Libreville, vendredi 22 juin 2018 (Infos Gabon) – La première dame du Gabon dénonce les injustices subies par ces femmes et appelle à une véritable mobilisation de tous pour la cause de ces dernières.

En prélude à la Journée internationale des veuves célébrée le 23 juin de chaque année, la Fondation Sylvia Bongo Ondimba a organisé le 20 juin une conférence-débat sur la situation de ces dernières au Gabon. Présente à cet échange, la première dame du Gabon s’est offusquée du sort réservé à ces femmes, une fois leur mari décédé.

Prenant en exemple le témoignage d’une veuve qui dit avoir été spoliée par sa belle-famille, trois mois après la disparition de son mari, Sylvia Bongo Ondimba est sortie de sa réserve contre les différentes formes d’injustices qui tendent à se généraliser vis-à-vis de ces êtres vulnérables. «Est-ce tolérable qu’aujourd’hui encore, huit années après l’instauration de cette Journée, sous l’impulsion du Gabon, et après l’adoption dans notre pays de texte de loi en faveur des veuves, nous puissions entendre de tels cris de détresse?», s’est-elle interrogée.

«Où sont les voix de cette nation ? Où sont ces voix qui s’élèveraient au-dessus des clivages et des débats politiciens, pour dénoncer, s’engager, revendiquer ? Au nom de la justice, de l’égalité, de la dignité humaine ? Par notre silence et notre passivité, nous cautionnons cette violence dont les victimes ne se relèveraient jamais. Par notre silence, nous scions l’arbre sur lequel nous sommes assis», prévient l’oratrice.

Sylvia Bongo Ondimba fait constater que «malgré les avancées réalisées au cours des dernières années, les discriminations à l’égard du conjoint survivant, et particulièrement des veuves, persistent». Elle illustre ainsi son propos par une récente étude qui relève à propos que les pratiques de veuvage sont «violentes et inhumaines».

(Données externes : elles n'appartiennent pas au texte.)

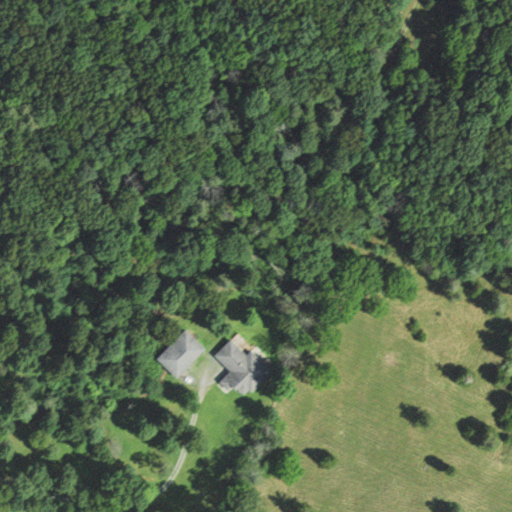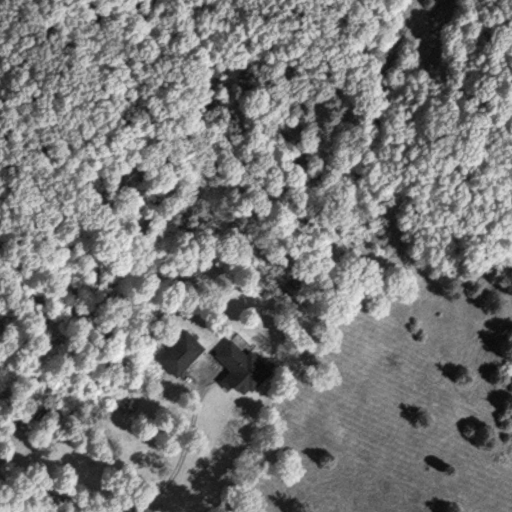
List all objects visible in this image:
road: (66, 20)
building: (176, 351)
building: (178, 354)
building: (239, 368)
building: (238, 369)
road: (140, 504)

Son propos s’inspire également d’un rapport des services du ministère en charge de la Prévoyance sociale qui relève que plus de 400 plaintes de victimes de spoliations ont été enregistrées de 2014 à 2015. Forte de ce constat désolant et révoltant, l’épouse du chef de l’Etat en appelle à une prise de conscience collective.

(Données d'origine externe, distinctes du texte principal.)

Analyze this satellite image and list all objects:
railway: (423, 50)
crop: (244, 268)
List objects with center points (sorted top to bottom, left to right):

«Ensemble, nous pouvons porter la cause de cette majorité silencieuse, encore dépossédée et spoliée pour faire fléchir les pesanteurs sociales, souvent partisanes qui continuent de plonger ces femmes et leurs enfants dans un état de précarité. Ensemble, nous pouvons lever le voile sur les injustices et les violences qu’ils continuent de subir. Lever le voile sur leurs humiliations, leurs souffrances, leurs blessures», lance-t-elle.